> [Exercise goal]: Return exactly the lines from the one containing "pyautogui.press('a')" through the end of the material below, and leave the images out.
____
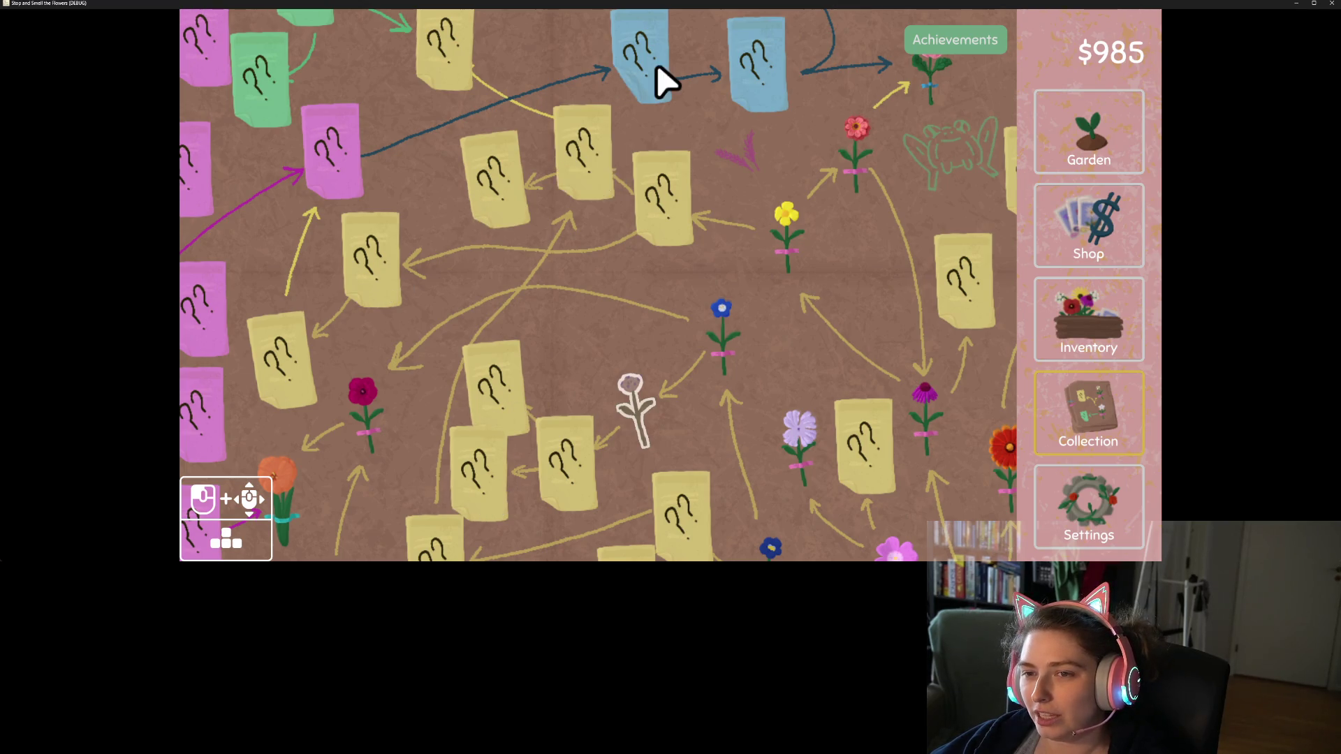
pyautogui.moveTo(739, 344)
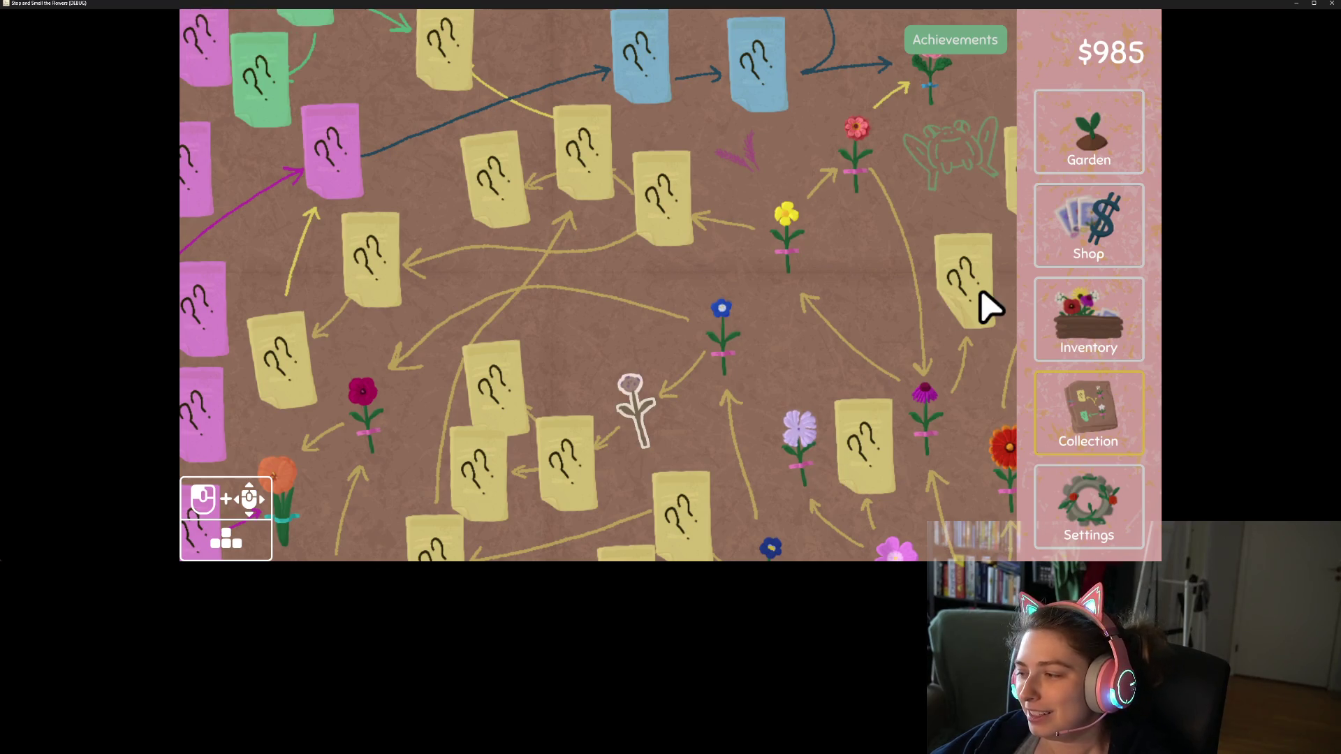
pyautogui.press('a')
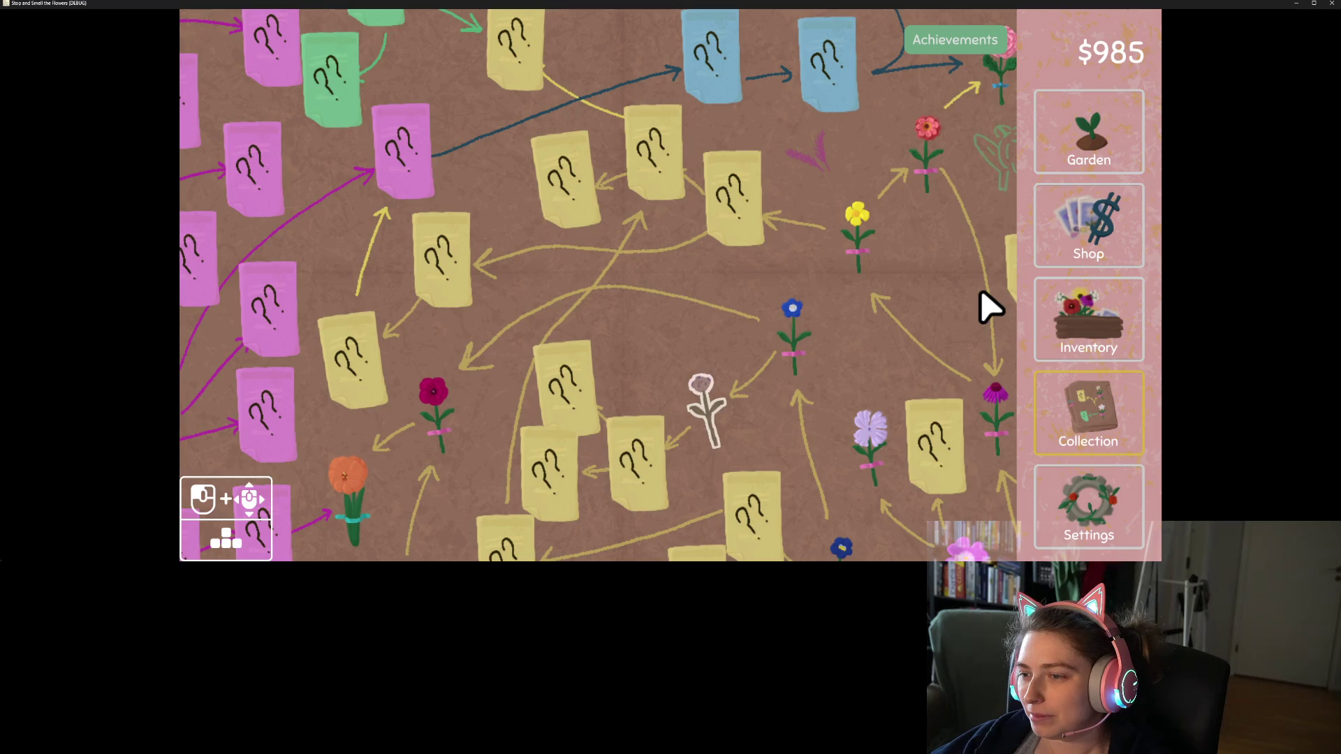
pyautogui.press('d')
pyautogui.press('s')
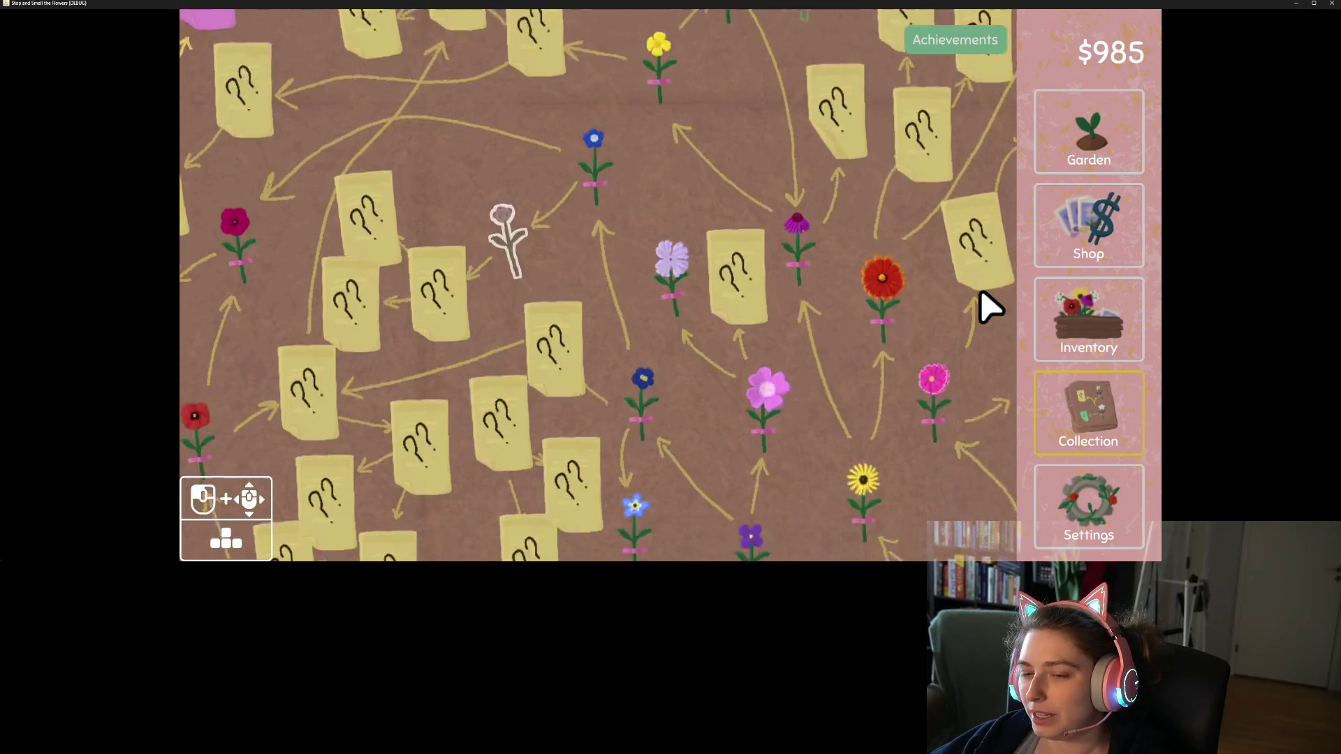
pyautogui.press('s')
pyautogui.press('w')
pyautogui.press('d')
____
> [Solved problem]:
pyautogui.press('a')
pyautogui.press('d')
pyautogui.press('s')
pyautogui.press('s')
pyautogui.press('w')
pyautogui.press('d')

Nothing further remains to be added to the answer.